*Task prompt*
Each record that follows must be printed exactly as given.

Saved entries

----------

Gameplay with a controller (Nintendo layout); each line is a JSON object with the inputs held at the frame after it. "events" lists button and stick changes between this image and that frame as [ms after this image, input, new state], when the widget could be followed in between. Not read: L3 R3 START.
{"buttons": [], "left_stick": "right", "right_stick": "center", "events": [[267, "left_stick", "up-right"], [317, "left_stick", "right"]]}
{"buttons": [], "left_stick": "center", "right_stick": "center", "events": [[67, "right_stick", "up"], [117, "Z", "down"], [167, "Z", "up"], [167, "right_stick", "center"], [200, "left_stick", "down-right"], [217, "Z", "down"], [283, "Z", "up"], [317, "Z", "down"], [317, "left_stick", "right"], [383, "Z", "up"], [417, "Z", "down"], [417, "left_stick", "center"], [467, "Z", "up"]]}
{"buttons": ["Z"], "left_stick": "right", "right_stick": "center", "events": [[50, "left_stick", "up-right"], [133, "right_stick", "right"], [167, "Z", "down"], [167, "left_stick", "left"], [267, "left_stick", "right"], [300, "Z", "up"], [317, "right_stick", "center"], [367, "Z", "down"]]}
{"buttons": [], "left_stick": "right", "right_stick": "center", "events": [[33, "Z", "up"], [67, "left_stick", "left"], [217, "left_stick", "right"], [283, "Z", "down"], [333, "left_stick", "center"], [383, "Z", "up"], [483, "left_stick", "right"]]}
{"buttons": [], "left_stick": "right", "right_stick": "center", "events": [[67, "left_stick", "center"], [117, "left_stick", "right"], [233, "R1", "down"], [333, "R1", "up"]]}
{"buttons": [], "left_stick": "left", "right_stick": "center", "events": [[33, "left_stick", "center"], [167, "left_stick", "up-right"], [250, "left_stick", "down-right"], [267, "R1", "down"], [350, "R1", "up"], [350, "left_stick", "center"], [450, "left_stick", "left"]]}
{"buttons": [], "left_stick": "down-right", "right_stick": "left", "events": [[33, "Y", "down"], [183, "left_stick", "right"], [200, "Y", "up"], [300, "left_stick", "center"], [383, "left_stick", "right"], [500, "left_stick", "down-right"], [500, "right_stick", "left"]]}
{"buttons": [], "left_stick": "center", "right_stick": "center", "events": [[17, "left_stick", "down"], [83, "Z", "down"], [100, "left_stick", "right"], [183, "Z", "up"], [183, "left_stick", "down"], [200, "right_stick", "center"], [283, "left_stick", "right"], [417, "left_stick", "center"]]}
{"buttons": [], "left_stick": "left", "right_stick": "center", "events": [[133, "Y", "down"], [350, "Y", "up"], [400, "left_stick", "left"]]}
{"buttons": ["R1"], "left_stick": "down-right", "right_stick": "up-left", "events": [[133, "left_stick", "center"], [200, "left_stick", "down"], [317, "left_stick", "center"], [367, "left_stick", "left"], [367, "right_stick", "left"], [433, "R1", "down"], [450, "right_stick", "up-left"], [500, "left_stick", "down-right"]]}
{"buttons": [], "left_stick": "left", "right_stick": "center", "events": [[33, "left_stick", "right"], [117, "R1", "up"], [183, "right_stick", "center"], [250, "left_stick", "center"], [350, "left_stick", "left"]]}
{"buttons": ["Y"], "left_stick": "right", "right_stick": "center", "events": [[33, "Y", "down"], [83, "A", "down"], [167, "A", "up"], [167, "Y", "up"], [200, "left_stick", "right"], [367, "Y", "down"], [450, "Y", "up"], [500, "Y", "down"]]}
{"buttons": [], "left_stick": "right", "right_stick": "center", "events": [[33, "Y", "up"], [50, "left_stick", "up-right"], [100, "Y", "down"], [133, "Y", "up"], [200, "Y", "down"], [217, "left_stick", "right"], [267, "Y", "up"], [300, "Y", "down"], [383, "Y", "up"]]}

----------

*Written solution*
Gameplay with a controller (Nintendo layout); each line is a JSON object with the inputs held at the frame after it. "events" lists button and stick changes between this image and that frame as [ms after this image, input, new state], when the widget could be followed in between. Not read: L3 R3 START.
{"buttons": [], "left_stick": "right", "right_stick": "center", "events": [[267, "left_stick", "up-right"], [317, "left_stick", "right"]]}
{"buttons": [], "left_stick": "center", "right_stick": "center", "events": [[67, "right_stick", "up"], [117, "Z", "down"], [167, "Z", "up"], [167, "right_stick", "center"], [200, "left_stick", "down-right"], [217, "Z", "down"], [283, "Z", "up"], [317, "Z", "down"], [317, "left_stick", "right"], [383, "Z", "up"], [417, "Z", "down"], [417, "left_stick", "center"], [467, "Z", "up"]]}
{"buttons": ["Z"], "left_stick": "right", "right_stick": "center", "events": [[50, "left_stick", "up-right"], [133, "right_stick", "right"], [167, "Z", "down"], [167, "left_stick", "left"], [267, "left_stick", "right"], [300, "Z", "up"], [317, "right_stick", "center"], [367, "Z", "down"]]}
{"buttons": [], "left_stick": "right", "right_stick": "center", "events": [[33, "Z", "up"], [67, "left_stick", "left"], [217, "left_stick", "right"], [283, "Z", "down"], [333, "left_stick", "center"], [383, "Z", "up"], [483, "left_stick", "right"]]}
{"buttons": [], "left_stick": "right", "right_stick": "center", "events": [[67, "left_stick", "center"], [117, "left_stick", "right"], [233, "R1", "down"], [333, "R1", "up"]]}
{"buttons": [], "left_stick": "left", "right_stick": "center", "events": [[33, "left_stick", "center"], [167, "left_stick", "up-right"], [250, "left_stick", "down-right"], [267, "R1", "down"], [350, "R1", "up"], [350, "left_stick", "center"], [450, "left_stick", "left"]]}
{"buttons": [], "left_stick": "down-right", "right_stick": "left", "events": [[33, "Y", "down"], [183, "left_stick", "right"], [200, "Y", "up"], [300, "left_stick", "center"], [383, "left_stick", "right"], [500, "left_stick", "down-right"], [500, "right_stick", "left"]]}
{"buttons": [], "left_stick": "center", "right_stick": "center", "events": [[17, "left_stick", "down"], [83, "Z", "down"], [100, "left_stick", "right"], [183, "Z", "up"], [183, "left_stick", "down"], [200, "right_stick", "center"], [283, "left_stick", "right"], [417, "left_stick", "center"]]}
{"buttons": [], "left_stick": "left", "right_stick": "center", "events": [[133, "Y", "down"], [350, "Y", "up"], [400, "left_stick", "left"]]}
{"buttons": ["R1"], "left_stick": "down-right", "right_stick": "up-left", "events": [[133, "left_stick", "center"], [200, "left_stick", "down"], [317, "left_stick", "center"], [367, "left_stick", "left"], [367, "right_stick", "left"], [433, "R1", "down"], [450, "right_stick", "up-left"], [500, "left_stick", "down-right"]]}
{"buttons": [], "left_stick": "left", "right_stick": "center", "events": [[33, "left_stick", "right"], [117, "R1", "up"], [183, "right_stick", "center"], [250, "left_stick", "center"], [350, "left_stick", "left"]]}
{"buttons": ["Y"], "left_stick": "right", "right_stick": "center", "events": [[33, "Y", "down"], [83, "A", "down"], [167, "A", "up"], [167, "Y", "up"], [200, "left_stick", "right"], [367, "Y", "down"], [450, "Y", "up"], [500, "Y", "down"]]}
{"buttons": [], "left_stick": "right", "right_stick": "center", "events": [[33, "Y", "up"], [50, "left_stick", "up-right"], [100, "Y", "down"], [133, "Y", "up"], [200, "Y", "down"], [217, "left_stick", "right"], [267, "Y", "up"], [300, "Y", "down"], [383, "Y", "up"]]}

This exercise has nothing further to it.